=== WRITTEN TASK ===
A single number is the answer here: how many lines of the entries contain "образовательной"?

=== SUPPLIED INFORMATION ===
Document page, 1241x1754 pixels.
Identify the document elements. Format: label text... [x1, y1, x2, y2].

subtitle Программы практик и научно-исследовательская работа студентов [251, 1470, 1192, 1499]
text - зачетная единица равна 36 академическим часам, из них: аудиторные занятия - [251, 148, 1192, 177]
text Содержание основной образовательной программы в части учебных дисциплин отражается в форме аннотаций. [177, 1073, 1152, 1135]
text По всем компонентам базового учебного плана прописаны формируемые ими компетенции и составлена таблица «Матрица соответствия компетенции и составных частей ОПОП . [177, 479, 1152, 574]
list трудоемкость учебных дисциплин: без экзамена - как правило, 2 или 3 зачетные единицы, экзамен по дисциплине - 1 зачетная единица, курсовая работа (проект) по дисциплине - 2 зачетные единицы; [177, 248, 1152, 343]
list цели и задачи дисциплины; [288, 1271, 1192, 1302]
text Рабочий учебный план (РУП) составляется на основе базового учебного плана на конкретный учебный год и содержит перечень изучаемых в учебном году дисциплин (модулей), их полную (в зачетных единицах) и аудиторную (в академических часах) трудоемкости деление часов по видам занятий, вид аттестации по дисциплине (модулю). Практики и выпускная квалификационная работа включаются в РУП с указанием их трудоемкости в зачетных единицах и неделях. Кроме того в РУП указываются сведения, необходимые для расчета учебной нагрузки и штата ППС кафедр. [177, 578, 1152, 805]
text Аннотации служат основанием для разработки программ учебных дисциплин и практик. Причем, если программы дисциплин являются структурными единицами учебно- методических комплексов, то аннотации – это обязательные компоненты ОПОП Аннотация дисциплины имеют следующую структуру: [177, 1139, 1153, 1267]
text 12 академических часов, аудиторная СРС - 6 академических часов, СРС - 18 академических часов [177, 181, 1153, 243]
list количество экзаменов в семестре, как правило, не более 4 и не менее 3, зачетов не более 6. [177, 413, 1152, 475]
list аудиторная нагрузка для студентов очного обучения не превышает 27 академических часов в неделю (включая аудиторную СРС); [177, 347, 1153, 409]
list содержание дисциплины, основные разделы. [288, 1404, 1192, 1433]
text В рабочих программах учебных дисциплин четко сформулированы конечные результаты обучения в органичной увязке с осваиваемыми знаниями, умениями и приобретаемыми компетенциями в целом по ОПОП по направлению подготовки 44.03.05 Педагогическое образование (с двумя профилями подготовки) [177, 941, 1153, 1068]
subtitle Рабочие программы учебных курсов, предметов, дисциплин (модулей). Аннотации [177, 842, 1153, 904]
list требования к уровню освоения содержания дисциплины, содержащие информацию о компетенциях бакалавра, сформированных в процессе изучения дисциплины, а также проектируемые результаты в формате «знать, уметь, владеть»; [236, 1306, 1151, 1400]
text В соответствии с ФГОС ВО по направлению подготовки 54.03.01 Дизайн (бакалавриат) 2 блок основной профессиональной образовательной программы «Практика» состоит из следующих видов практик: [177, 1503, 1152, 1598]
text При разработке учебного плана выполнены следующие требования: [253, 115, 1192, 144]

=== SOLVED EXERCISE ===
2